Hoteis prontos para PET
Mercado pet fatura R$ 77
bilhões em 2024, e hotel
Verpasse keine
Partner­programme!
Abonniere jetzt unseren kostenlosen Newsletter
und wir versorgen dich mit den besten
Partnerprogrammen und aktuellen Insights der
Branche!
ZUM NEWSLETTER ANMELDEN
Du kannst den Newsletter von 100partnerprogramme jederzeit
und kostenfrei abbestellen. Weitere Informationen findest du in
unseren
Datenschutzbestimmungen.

---

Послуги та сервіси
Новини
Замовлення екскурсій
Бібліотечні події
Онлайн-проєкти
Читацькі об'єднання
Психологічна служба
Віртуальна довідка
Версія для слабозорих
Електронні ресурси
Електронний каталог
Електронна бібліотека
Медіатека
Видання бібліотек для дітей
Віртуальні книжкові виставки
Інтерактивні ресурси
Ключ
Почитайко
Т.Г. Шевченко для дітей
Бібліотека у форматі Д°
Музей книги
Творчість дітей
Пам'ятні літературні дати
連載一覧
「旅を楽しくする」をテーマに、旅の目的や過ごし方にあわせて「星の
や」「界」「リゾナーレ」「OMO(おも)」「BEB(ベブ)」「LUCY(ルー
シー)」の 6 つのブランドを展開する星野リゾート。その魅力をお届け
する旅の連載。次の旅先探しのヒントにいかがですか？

» Task to complete
In the entries above, how many lines contain the string "дітей"? Say only the number.

» Task solution
3